A collection of handy tools for GWAS SumStats
Project description
gwaslab
- A handy python toolkit for handling GWAS sumstats.
- Each process is modularized and can be customized to your needs.
- Sumstats-specific manipulations are designed as methods of a python object,
gwaslab.Sumstats
.
Please check GWASLab document at https://cloufield.github.io/gwaslab/ Note: gwaslab is being updated very frequently for now. I will release the first stable version soon (within this year)! Please stay tuned.
Install
pip install gwaslab==3.3.16
import gwaslab as gl
# load plink2 output
mysumstats = gl.Sumstats("t2d_bbj.txt.gz", fmt="plink2")

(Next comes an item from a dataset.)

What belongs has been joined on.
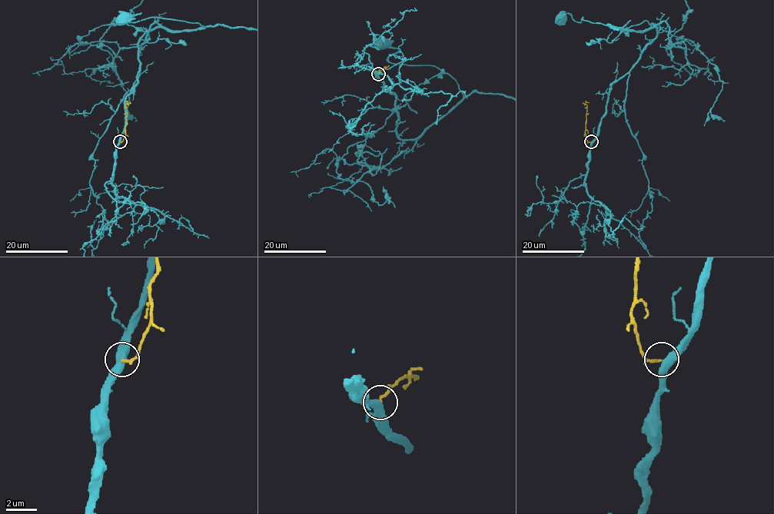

# or you can specify the columns:
mysumstats = gl.Sumstats("t2d_bbj.txt.gz",
snpid="SNP",
chrom="CHR",
pos="POS",
ea="ALT",
nea="REF",
neaf="Frq",
beta="BETA",
se="SE",
p="P",
direction="Dir",
n="N",
build="19")
# manhattan and qq plot
mysumstats.plot_mqq()
...
Functions
Loading and Formatting
- Loading sumstats by simply specifying the software name or format name, or specifying each column name.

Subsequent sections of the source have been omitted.